Introduced Saturday as “our neighbor to the north” at the Heartland Forum in Storm Lake, Ms. Klobuchar pitched herself as a can-do Midwesterner who would be a seasoned advocate for rural America.
The Minnesotan said her antitrust proposals would spur competition in agriculture.
“We need to take on the power of these monopolies,” she said. “I just think we’re getting to the point where you know you’re not going to get a fair deal.”
Republicans have traditionally favored giving business a free rein, but some were skeptical of the Monsanto-Bayer deal. Iowa’s Republican Sen. Chuck Grassley, when he was chairman of the Judiciary Committee in 2016, pressed the Justice Department to study how the deal would affect competition. “Competition is critical in this sector. It is essential for the American farm economy,” Mr. Grassley said last year after the department ultimately cleared the deal.
In a statement Saturday evening, Bayer said the deal with Monsanto brings together a robust portfolio to offer more choices for farmers. The company also said there are hundreds of companies competing for farmers’ business.
The consolidation in corporate agriculture is playing out as U.S. growers in recent decades swallowed up acreage to survive a harsh downturn in crop prices, squeezing smaller operations in the process. Ms. Warren has argued that big agriculture buyers and sellers make it even harder for owners of smaller farms to get by.

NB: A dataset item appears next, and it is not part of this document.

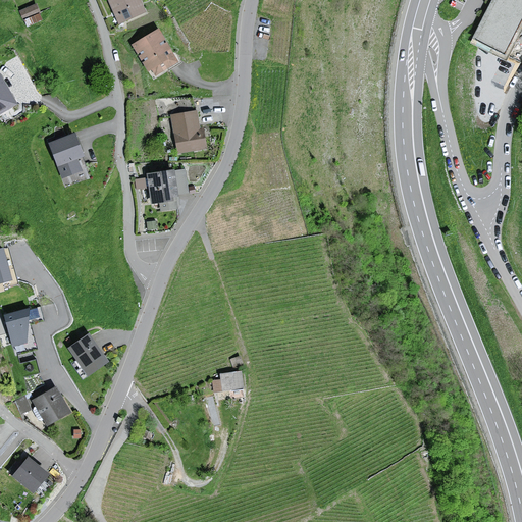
[(139,0),(109,0),(120,22),(145,11),(139,0)]
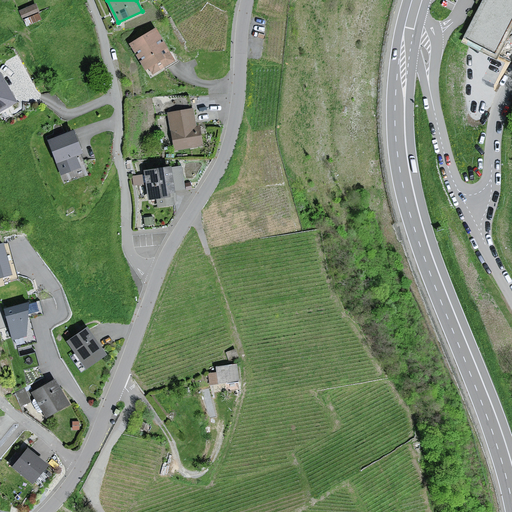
[(511,0),(484,0),(465,40),(495,55),(511,20),(511,0)]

“Small and even medium-sized farms get caught between the giants…that determine the price that the farmers are going to have to pay for seed,” Ms. Warren told reporters Friday. “On the other end, there may be only one or two buyers for farmers’ product, and so profits get sucked out in the other direction.”

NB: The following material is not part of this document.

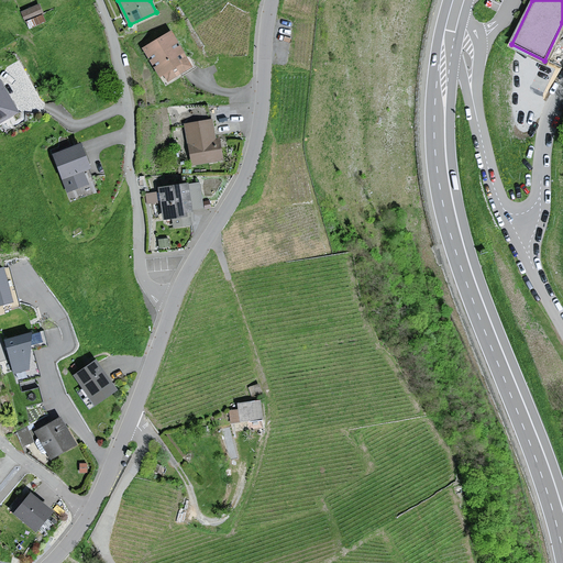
[(42,13),(39,4),(22,12),(25,20),(42,13)]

That message has resonated in the nation’s heartland, where many farmers say trends in the industry are pushing farms to merge or fold.
“Extracting wealth, taking opportunities out of rural regions. That’s what this consolidation has done to us,” said Wes Shoemyer, a Missouri farmer and board member of Family Farm Action, a progressive nonprofit, at a different event in Storm Lake on Saturday.
President Trump appeared to back the Monsanto-Bayer deal after executives assured him the postmerger company would invest in the U.S. and maintain American jobs.
Mr. Trump has said his trade policies will boost farmers’ incomes, but some say they are feeling the pinch from his broad trade campaign against China and Beijing’s retaliation against American crops and meat. “The farmers love me. They voted for me,” he said last year in Iowa, a state he flipped into the GOP column in 2016. President Obama won the state twice.
Beyond agriculture, Democratic candidates and progressive voters have taken aim at large financial-services firms and tech giants.
Ms. Warren has also proposed breaking up Facebook Inc., Amazon.com Inc. and Alphabet Inc.’s Google. Vermont Sen. Bernie Sanders, another presidential hopeful, has long called for breaking up the largest U.S. banks — something other candidates also support.
Officials within the Justice Department’s antitrust division and the independent Federal Trade Commission are tasked with enforcing U.S. antitrust law.
Assistant Attorney General Makan Delrahim, Mr. Trump’s appointee who runs the antitrust division, said at a conference Friday in Washington that antitrust proposals by presidential candidates are generally misguided, without naming specific candidates or policies. He said regulators must stake out firm positions based on legal arguments, adding that officials in his agency “can’t just walk into court and say company X should be broken up because it’s too big.”
A Justice Department spokesman said that the department is aware of the Democratic proposals but declined to comment on them.